_読解文_

━━━━━━━━

説明

油圧ユニット

【課題】作動油の劣化診断におけるユーザの手間を軽減し、油圧ユニットの運転中に生じる作動油の劣化を即座に検知すること。
【解決手段】油圧ユニット10は、積算処理部51、劣化判定部55、及び警告部57を備えている。積算処理部51では、油圧ポンプ21の吐出圧力P、油圧ポンプ21の吐出流量V、及び油タンク24内の作動油の温度Tの検出値(または算出値)を用いて所定時間毎に演算が行われ、演算値が積算される。劣化判定部55では、積算処理部51の積算値が所定値に達すると、作動油が劣化したと判定される。警告部57では、劣化判定部55で作動油が劣化したと判定されると、劣化が警告される。

【発明の詳細な説明】
【技術分野】
【0001】
本発明は、作動油を油圧アクチュエータへ供給する油圧ユニットに関するものである。
【背景技術】
【0002】
従来より、油圧ユニットから油圧アクチュエータへ供給される作動油を劣化診断する装置が知られている。例えば、特許文献1には、この種の診断装置が開示されている。この診断装置は、油圧ユニットから採取された作動油のサンプルに光を照射する照射部と、該照射部からサンプルの上部と下部へそれぞれ透過した光を別々に受光する2つの受光部と、該2つの受光部から出力される光信号を解析して作動油の劣化を診断する劣化診断部とを備えている。

━━━━━━━━

_与えられたデータ_
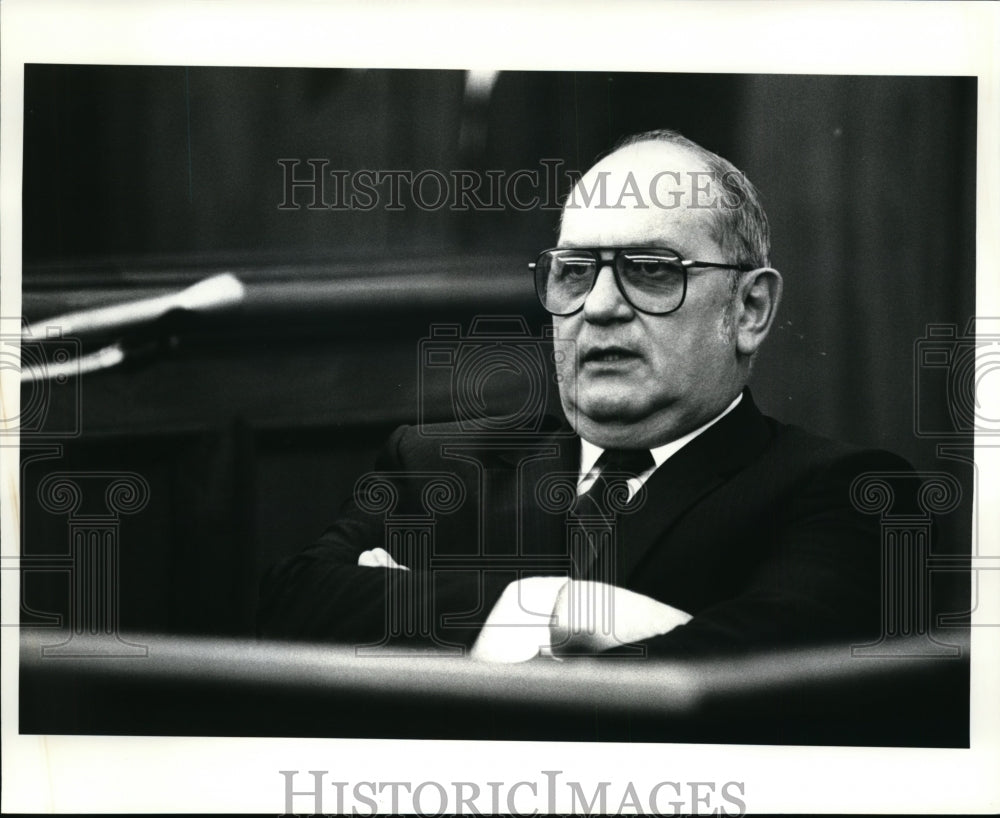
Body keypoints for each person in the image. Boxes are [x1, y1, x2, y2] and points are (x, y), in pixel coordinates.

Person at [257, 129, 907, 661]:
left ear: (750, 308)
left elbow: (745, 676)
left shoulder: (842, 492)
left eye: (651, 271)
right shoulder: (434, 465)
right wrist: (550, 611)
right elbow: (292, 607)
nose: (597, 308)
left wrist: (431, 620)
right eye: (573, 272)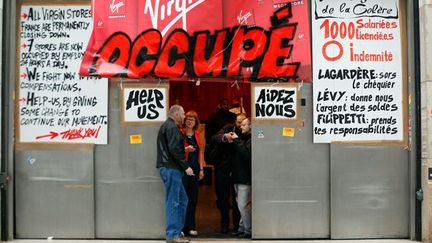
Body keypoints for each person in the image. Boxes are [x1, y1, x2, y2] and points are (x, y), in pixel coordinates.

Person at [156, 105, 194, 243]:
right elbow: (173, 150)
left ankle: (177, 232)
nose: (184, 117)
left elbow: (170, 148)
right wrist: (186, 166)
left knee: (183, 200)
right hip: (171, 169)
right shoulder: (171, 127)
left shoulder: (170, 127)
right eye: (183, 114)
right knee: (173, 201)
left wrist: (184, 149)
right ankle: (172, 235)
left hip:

━━━━━━━━

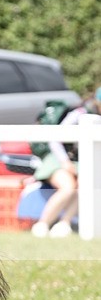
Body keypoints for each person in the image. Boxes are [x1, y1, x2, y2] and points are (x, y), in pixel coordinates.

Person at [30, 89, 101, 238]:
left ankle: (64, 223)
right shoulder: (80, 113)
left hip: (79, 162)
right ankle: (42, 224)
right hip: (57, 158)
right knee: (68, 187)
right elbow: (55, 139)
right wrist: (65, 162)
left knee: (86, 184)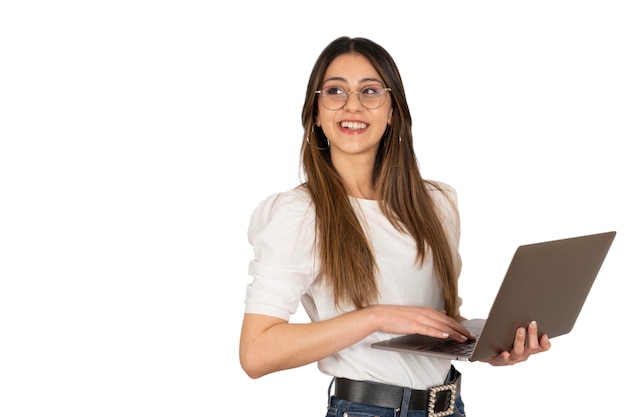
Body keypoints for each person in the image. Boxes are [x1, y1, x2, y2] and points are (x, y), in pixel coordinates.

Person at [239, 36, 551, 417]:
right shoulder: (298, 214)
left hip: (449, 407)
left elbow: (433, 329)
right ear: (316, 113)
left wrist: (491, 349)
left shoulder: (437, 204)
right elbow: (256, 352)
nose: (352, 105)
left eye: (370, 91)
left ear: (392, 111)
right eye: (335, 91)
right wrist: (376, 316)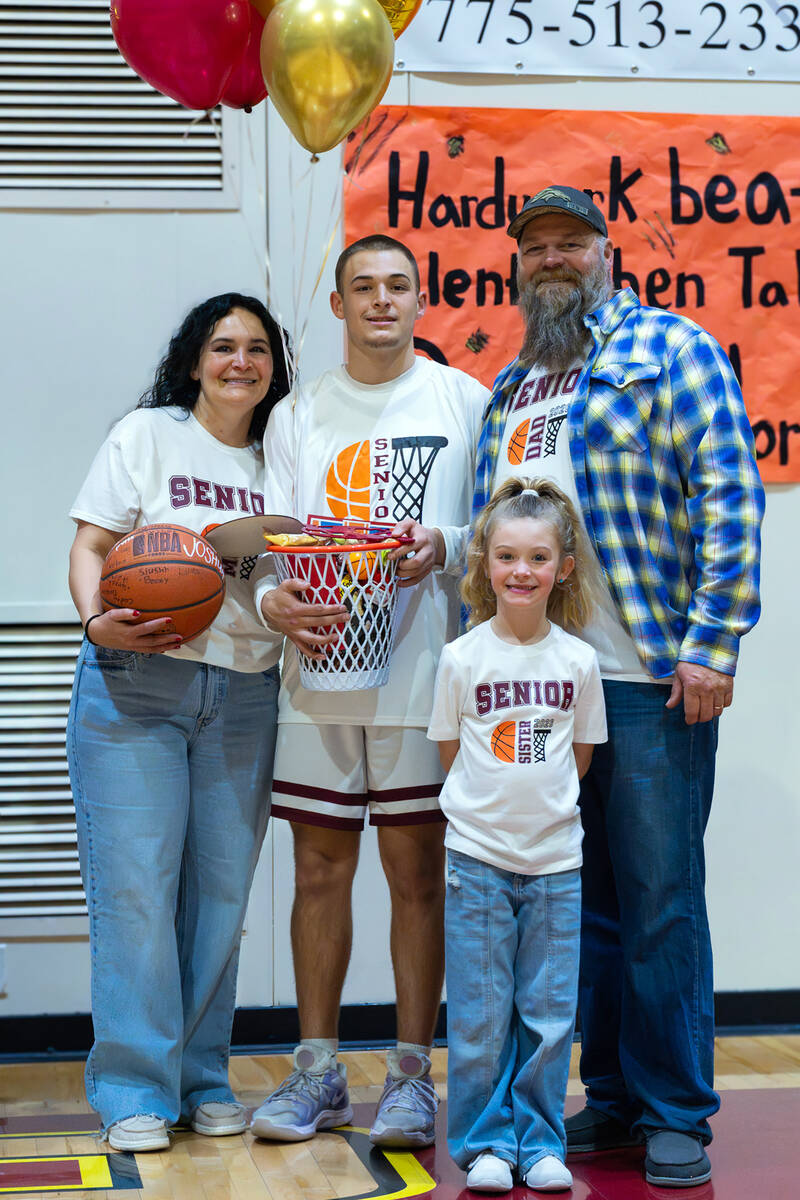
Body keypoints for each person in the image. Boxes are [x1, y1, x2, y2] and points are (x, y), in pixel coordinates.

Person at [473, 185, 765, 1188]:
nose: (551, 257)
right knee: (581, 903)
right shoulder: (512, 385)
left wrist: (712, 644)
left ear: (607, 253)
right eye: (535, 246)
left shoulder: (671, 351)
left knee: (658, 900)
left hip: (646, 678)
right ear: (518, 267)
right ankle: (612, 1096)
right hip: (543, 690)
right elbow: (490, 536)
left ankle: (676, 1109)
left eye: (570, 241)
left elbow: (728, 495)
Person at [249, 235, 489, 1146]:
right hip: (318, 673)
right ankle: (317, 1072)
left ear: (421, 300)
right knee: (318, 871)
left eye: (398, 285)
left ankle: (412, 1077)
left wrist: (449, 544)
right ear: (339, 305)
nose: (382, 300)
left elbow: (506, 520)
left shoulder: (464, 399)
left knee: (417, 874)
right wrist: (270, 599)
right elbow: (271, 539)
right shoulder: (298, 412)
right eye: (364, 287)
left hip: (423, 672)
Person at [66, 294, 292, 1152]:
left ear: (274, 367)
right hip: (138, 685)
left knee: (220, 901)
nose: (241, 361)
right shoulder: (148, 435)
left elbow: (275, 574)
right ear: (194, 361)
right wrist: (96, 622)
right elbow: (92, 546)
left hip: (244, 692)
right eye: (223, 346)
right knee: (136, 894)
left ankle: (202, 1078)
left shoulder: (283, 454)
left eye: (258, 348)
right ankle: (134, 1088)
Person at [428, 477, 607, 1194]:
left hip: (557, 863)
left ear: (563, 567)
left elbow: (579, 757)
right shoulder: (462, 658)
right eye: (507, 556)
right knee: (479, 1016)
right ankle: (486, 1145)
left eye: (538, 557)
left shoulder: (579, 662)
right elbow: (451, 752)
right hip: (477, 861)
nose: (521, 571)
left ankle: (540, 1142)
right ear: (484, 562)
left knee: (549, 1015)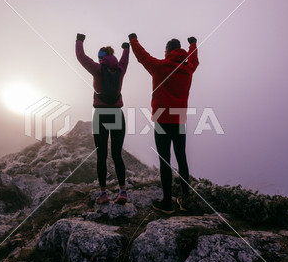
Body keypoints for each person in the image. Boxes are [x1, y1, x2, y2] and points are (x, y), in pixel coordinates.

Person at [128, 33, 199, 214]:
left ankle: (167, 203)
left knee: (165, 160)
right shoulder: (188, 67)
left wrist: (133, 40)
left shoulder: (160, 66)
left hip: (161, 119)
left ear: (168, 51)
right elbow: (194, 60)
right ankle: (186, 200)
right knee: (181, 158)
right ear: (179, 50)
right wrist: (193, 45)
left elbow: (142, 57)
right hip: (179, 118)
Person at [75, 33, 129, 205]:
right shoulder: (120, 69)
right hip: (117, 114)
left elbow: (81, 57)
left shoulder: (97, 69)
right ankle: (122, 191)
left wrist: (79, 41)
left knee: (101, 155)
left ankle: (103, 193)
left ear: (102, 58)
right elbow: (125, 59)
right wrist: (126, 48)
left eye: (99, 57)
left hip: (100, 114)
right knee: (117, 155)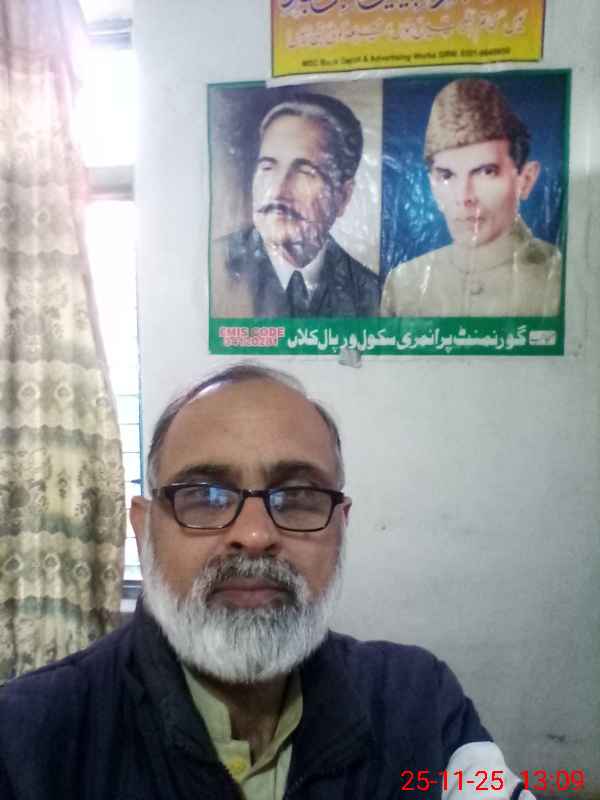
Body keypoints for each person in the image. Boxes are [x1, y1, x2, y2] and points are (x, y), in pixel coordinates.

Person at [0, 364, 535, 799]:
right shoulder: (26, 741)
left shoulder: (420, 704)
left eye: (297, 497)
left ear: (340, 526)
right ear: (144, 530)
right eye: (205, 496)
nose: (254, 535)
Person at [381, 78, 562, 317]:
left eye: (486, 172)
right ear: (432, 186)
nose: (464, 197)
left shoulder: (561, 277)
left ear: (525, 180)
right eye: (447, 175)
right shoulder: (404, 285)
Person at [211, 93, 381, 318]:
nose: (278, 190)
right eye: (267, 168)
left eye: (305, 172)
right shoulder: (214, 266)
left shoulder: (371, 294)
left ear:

━━━━━━━━

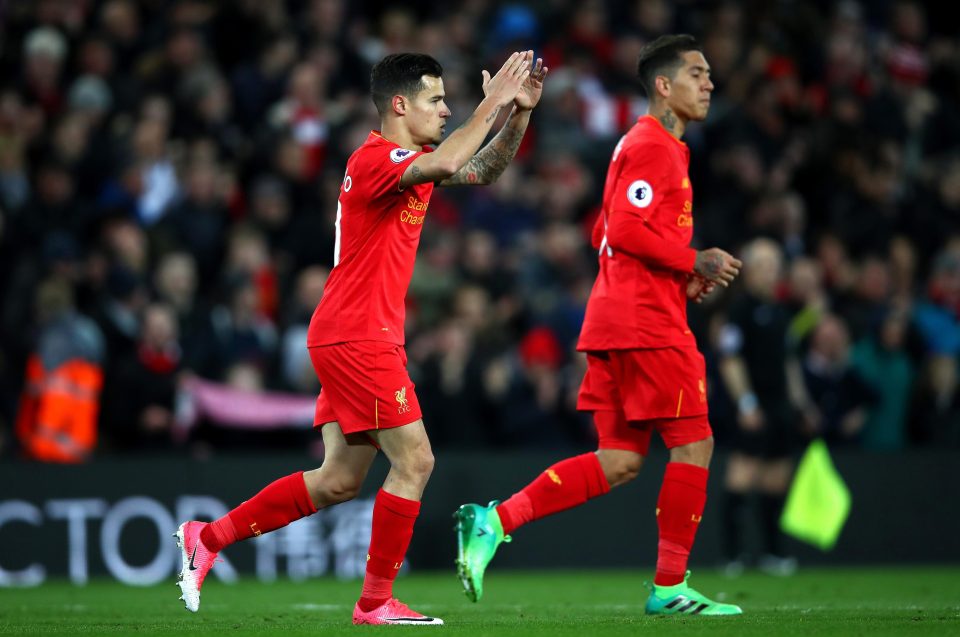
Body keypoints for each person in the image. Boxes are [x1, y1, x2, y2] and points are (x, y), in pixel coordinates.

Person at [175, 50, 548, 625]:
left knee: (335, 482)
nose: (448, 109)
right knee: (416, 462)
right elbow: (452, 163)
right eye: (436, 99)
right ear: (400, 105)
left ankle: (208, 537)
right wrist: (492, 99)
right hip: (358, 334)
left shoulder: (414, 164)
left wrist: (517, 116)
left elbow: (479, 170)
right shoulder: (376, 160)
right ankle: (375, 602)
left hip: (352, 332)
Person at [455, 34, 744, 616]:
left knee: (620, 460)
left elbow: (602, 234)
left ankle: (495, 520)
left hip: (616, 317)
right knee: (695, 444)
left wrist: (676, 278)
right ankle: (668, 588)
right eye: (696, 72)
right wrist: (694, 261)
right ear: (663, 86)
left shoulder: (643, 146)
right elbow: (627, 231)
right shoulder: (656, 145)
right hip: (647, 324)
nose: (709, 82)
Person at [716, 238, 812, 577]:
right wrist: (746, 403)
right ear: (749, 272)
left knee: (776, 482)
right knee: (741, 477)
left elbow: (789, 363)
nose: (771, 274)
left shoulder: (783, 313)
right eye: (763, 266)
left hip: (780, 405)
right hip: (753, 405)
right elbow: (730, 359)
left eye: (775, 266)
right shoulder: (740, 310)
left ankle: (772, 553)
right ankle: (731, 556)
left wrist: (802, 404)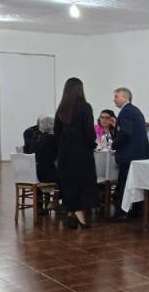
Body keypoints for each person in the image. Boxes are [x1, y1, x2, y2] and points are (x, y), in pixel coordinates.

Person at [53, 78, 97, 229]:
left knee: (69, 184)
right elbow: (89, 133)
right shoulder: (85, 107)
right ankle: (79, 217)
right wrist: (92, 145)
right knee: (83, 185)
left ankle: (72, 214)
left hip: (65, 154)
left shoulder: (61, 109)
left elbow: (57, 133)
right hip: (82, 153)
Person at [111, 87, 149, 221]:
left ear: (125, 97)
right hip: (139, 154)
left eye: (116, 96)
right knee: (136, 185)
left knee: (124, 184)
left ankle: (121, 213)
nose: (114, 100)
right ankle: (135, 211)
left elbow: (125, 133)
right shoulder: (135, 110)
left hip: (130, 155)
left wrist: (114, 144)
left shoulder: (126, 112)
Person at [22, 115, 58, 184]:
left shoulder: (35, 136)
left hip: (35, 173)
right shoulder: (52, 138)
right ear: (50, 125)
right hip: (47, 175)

━━━━━━━━

_学習課題_
1 > 油圧ユニットに関する読解文のうち、「【解決手段】油圧ユニット10は」で始まる段落を、主要な事実を保ったまま箇条書きに改めよ。
2 > 油圧ユニットに関する読解文を、最後の文に続けて書き進めよ。
記録は読解文とは別個の資料として扱う。

_解答例_
1 >
- 油圧ユニット10は、積算処理部51、劣化判定部55、警告部57を備える。
- 積算処理部51は、油圧ポンプ21の吐出圧力P、油圧ポンプ21の吐出流量V、油タンク24内の作動油の温度Tの検出値(または算出値)を用いて所定時間毎に演算を行い、その演算値を積算する。
- 劣化判定部55は、積算処理部51の積算値が所定値に達すると、作動油が劣化したと判定する。
- 警告部57は、劣化判定部55が作動油の劣化を判定すると、劣化を警告する。

2 >
【0003】
この診断装置では、作動油の劣化が進行した際に生成される酸化物(スラッジ等)や金属磨耗粉をサンプルの下部に沈降させた状態で、劣化診断が行われる。これらの物質は、一定の波長の光を吸収する性質を持っている。そのため、サンプルの下部を透過した光のスペクトルは、サンプルの上部を透過した光のスペクトルと異なるものとなる。この装置では、この2つの透過光のスペクトル差に基づいて、作動油の劣化度合が診断される。
【先行技術文献】
【特許文献】
【0004】
【特許文献1】特開2003−139696号公報
【発明の概要】
【発明が解決しようとする課題】
【0005】
しかし、特許文献1の装置を用いて作動油の劣化を診断する場合、作動油を採取して診断用のサンプルを作製するユーザの手間が大きいため、継続的な診断が難しく、定期的な診断をせざるを得なかった。そのため、例えば、油圧ユニットの運転中に作動油が急激に劣化しても、それを即座に検知することが困難であった。
【0006】
本発明は、かかる点に鑑みてなされたものであり、作動油の劣化診断におけるユーザの手間を軽減し、油圧ユニットの運転中に生じる作動油の劣化を即座に検知することを目的としている。
【課題を解決するための手段】
【0007】
第1の発明は、油タンク(24)と該油タンク(24)から油圧アクチュエータへ作動油を供給する油圧ポンプ(21)とが接続された油圧回路(20)を有する油圧ユニットを前提としている。そして、この油圧ユニットは、上記油圧ポンプ(21)の吐出圧力、上記油圧ポンプ(21)の吐出流量、及び上記油圧回路(20)の作動油の温度の内、少なくとも1つを用いて所定時間毎に演算し、該演算した値を積算する積算処理部(51)と、上記積算処理部(51)の積算値が所定値に達すると、作動油が劣化したと判定する劣化判定部(55)と、上記劣化判定部(55)で作動油が劣化したと判定されると、該作動油の劣化を警告する警告部(57)とを備えている。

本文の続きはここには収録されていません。